そんな時、甲府市七沢町の8軒の栽培農家が“甲州アロマプロジェクト”の取り組みに賛同し、ボルドー液不使用に応じてくれた。甲府盆地の中央部、最も標高の低いところに七沢町がある。かれらには当時からよい甲州を作ろうという文化があった。2004年の収穫はそれでうまくいった。ところが2005年は雨が多く、ブドウはベト病に罹り、葉が落ち、樹が傷んだ。このままでは危ないと判断した小林は、最低限度量のボルドー液を使ってもらうことにした。ただし使うのは梅雨の時期まで。それなら収穫期には大方の銅イオンはブドウの房には無くなっているだろうから。

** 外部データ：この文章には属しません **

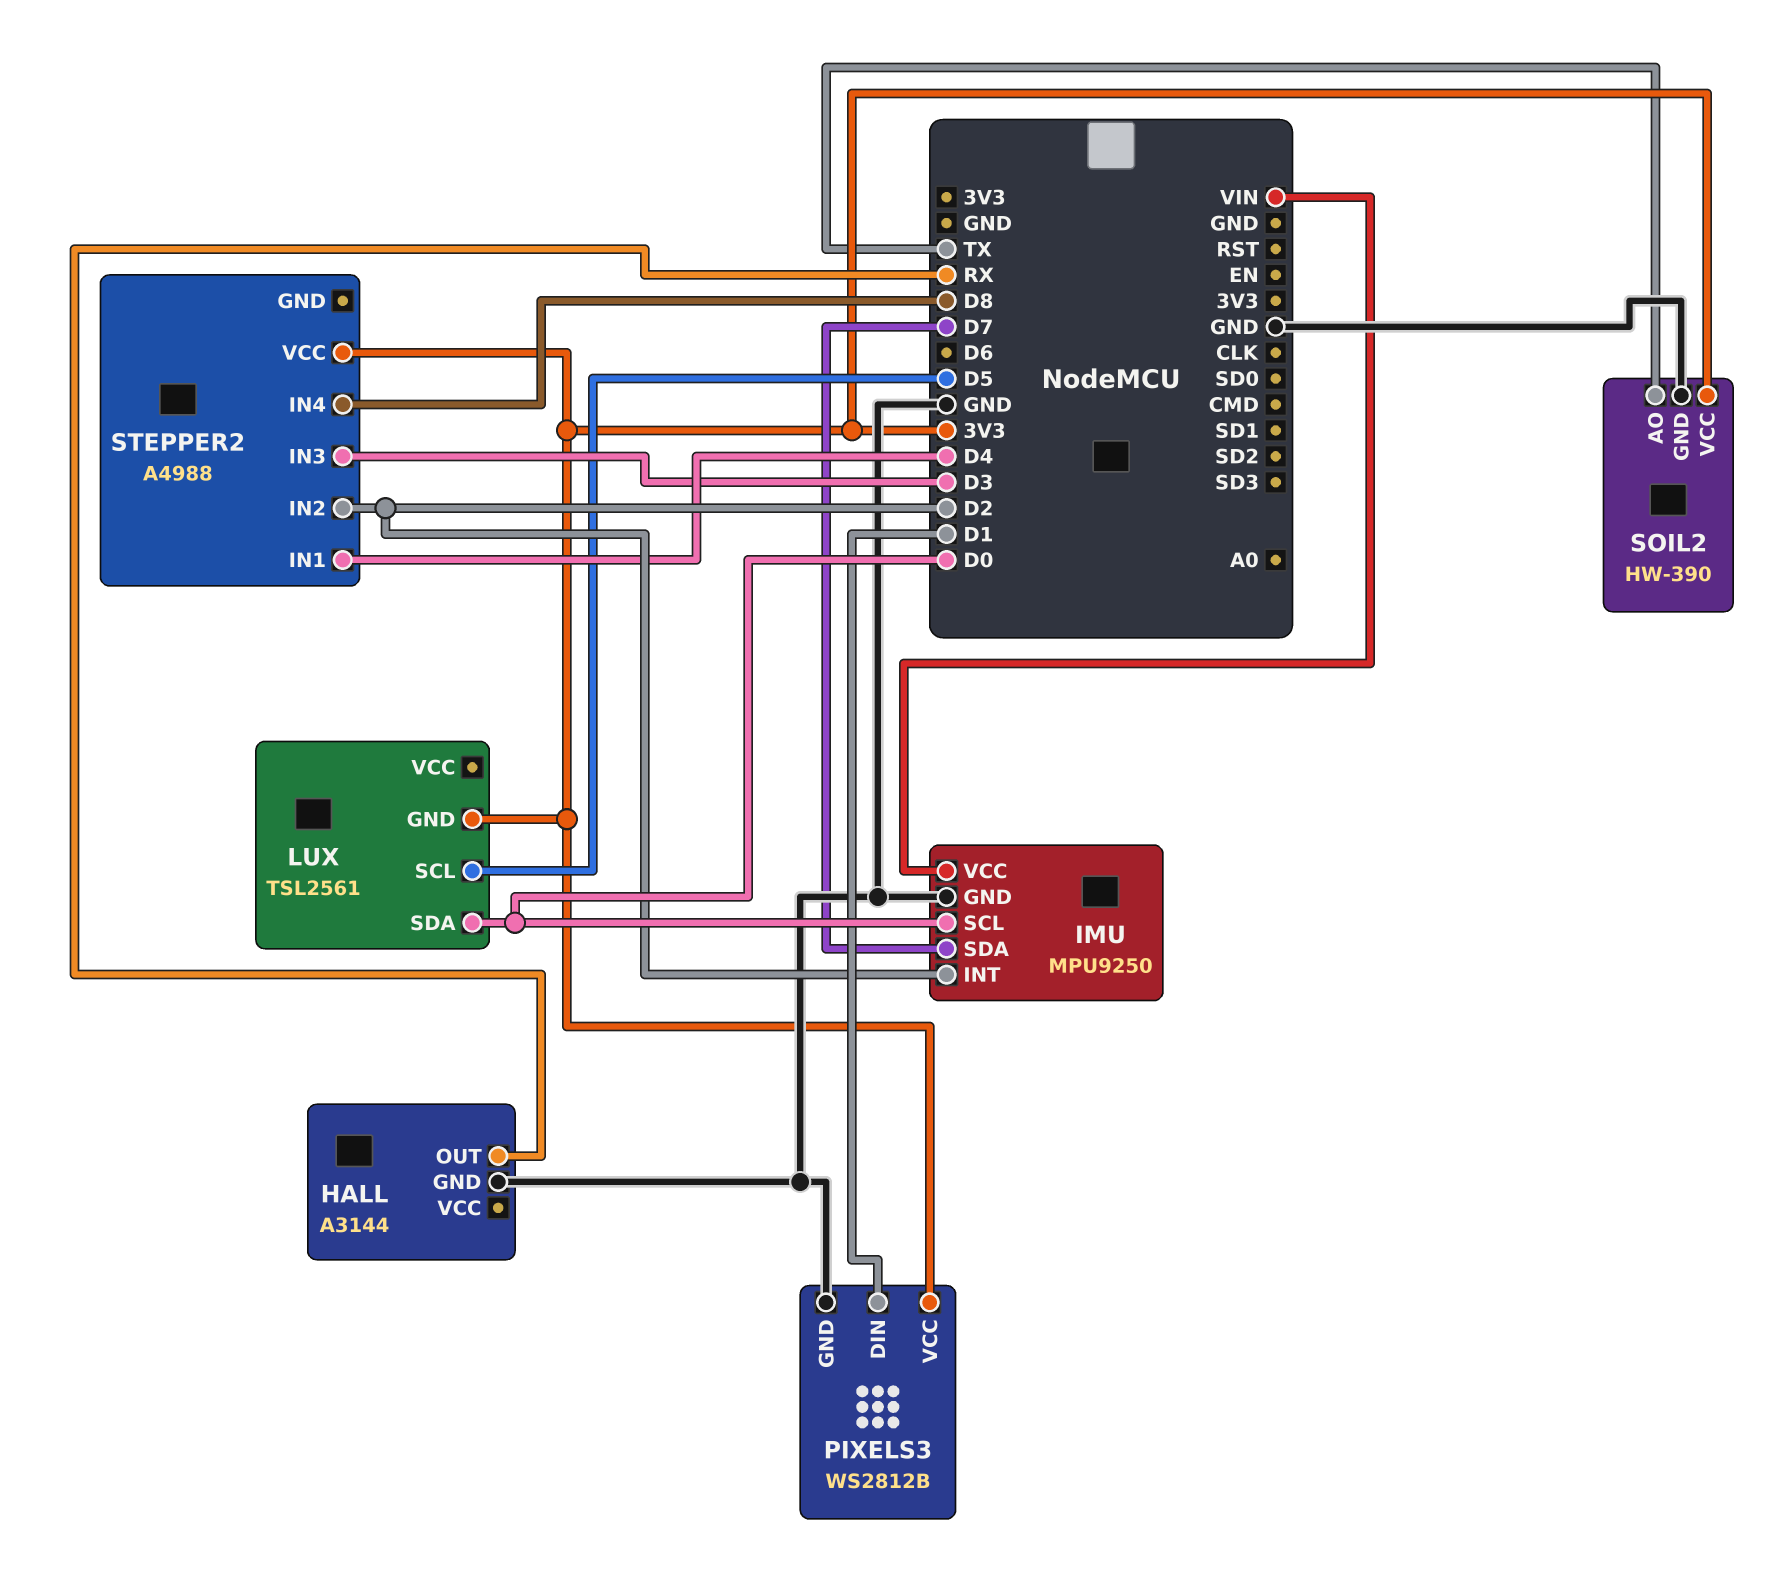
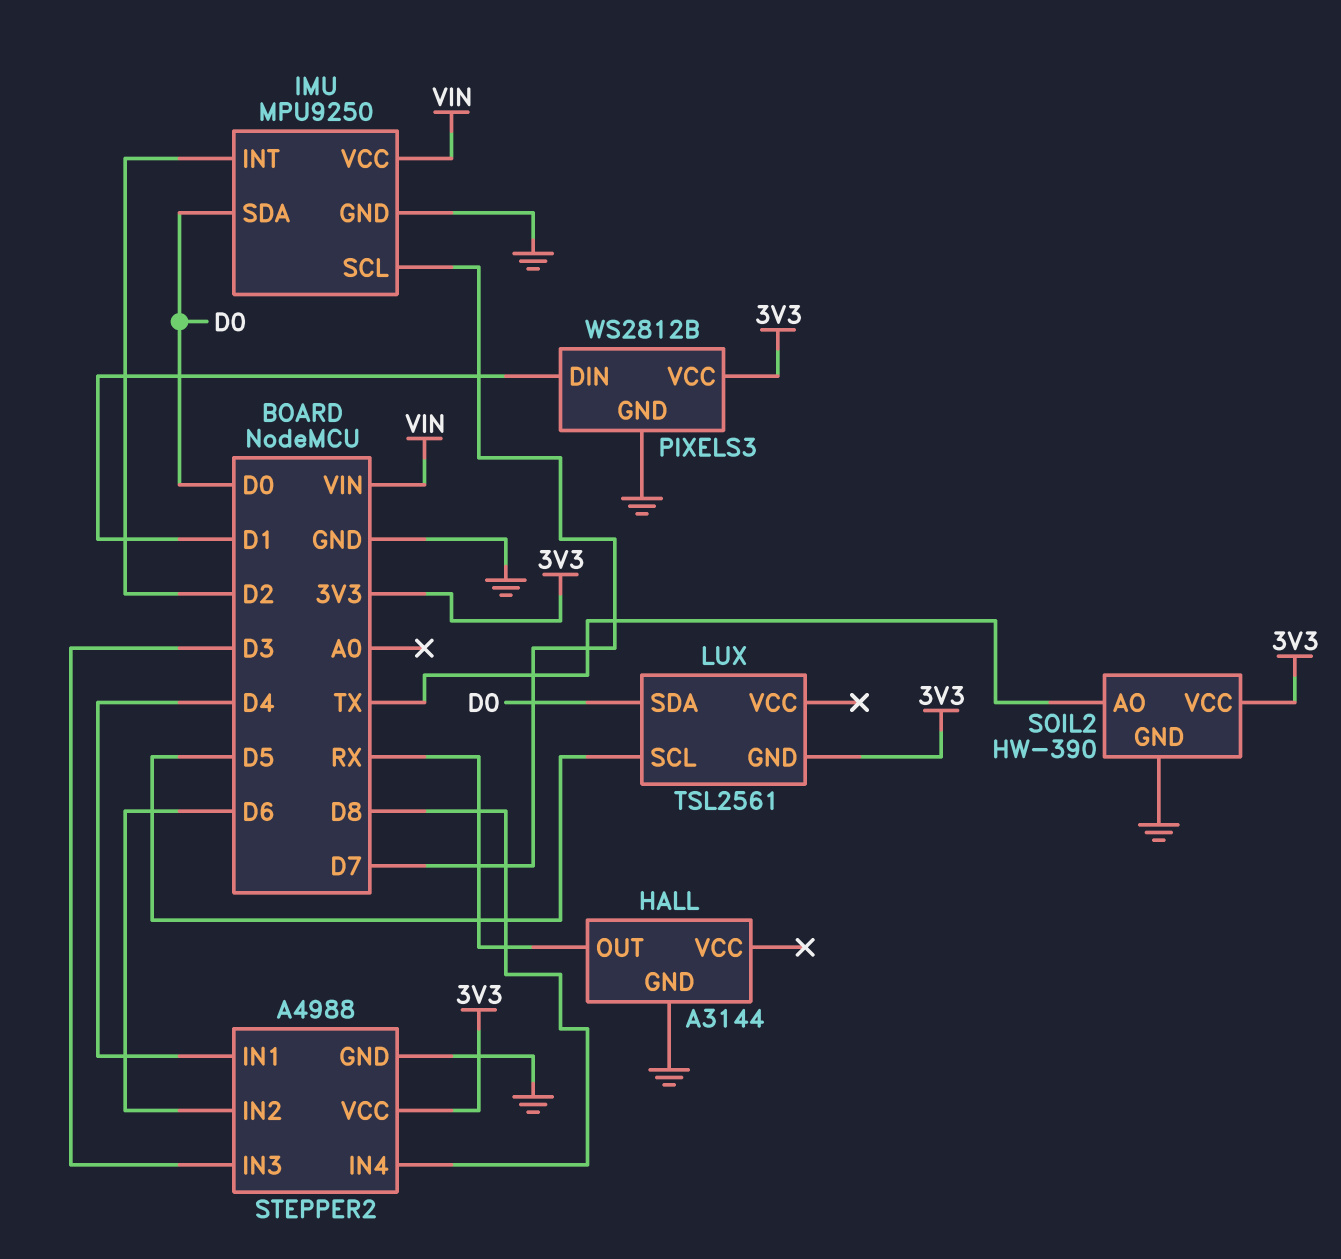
IMU pin SCL: D0 -> D7
IMU pin SDA: D7 -> D0
STEPPER2 pin GND: none -> GND
STEPPER2 pin IN2: D2 -> D6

もう一つ大事なことは収穫から醸造までを可及的速やかに済ますこと。それがデリケートな香りの要素をきちんと保つ秘訣だ。それで七沢の甲州は早朝に摘むことにした。しかもメルシャンのスタッフが10kgの収穫箱をもって七沢へ収穫に出向いた。一般に山梨のブドウ収穫は、農家の収穫したブドウをいったん農協に集荷し、農協からワイナリーへと運ぶ。これでは時間がかかってしまう。農協を経由するのは収穫量を示した書類だけ、ブドウは収穫後すぐにワイナリーへ運び込むことにした。

 

甲州の果汁の色は黄色みを帯びているが、七沢の果汁は青々としている。そして醸造は果汁が酸化しないようにドライアイスを果汁の表面に噴霧し、また、苦味を出さないようにフリーランジュースだけを使っている。13ヴィンテージの経験で、栽培法から収穫のタイミング、さらには醸造法まで一連のルーティンが確立した。

できあがった「甲州きいろ香」は、農家に持っていきワインをみてもらう。香りのよさを分かってもらう。毎年、トライ&エラーを繰り返しながら、栽培家と醸造家が一つのゴールに向かって思いを共有することが大事だと小林は考えているからだ。(K.B.)